--- YOUR ASSIGNMENT ---
From the listing below, retype exactly the line holding "Le coeur est serré mais rempli de", the line holding "06.87.25.16.36", and the lines between them; skip everything else.

--- DATA EXTRACTS ---
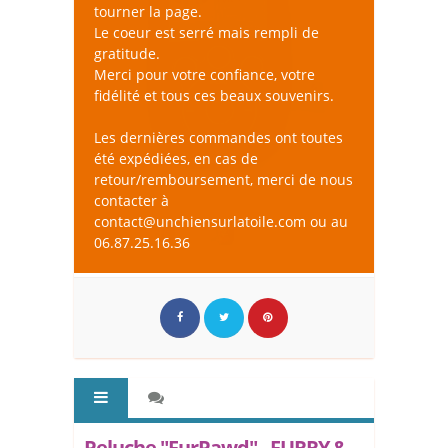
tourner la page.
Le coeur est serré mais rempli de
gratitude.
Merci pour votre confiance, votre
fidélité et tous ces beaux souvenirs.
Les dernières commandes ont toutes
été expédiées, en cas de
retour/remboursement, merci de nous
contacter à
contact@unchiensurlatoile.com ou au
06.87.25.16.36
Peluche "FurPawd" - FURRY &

...

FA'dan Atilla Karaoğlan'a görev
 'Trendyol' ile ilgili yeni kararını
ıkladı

--- ANSWER SECTION ---
Le coeur est serré mais rempli de
gratitude.
Merci pour votre confiance, votre
fidélité et tous ces beaux souvenirs.
Les dernières commandes ont toutes
été expédiées, en cas de
retour/remboursement, merci de nous
contacter à
contact@unchiensurlatoile.com ou au
06.87.25.16.36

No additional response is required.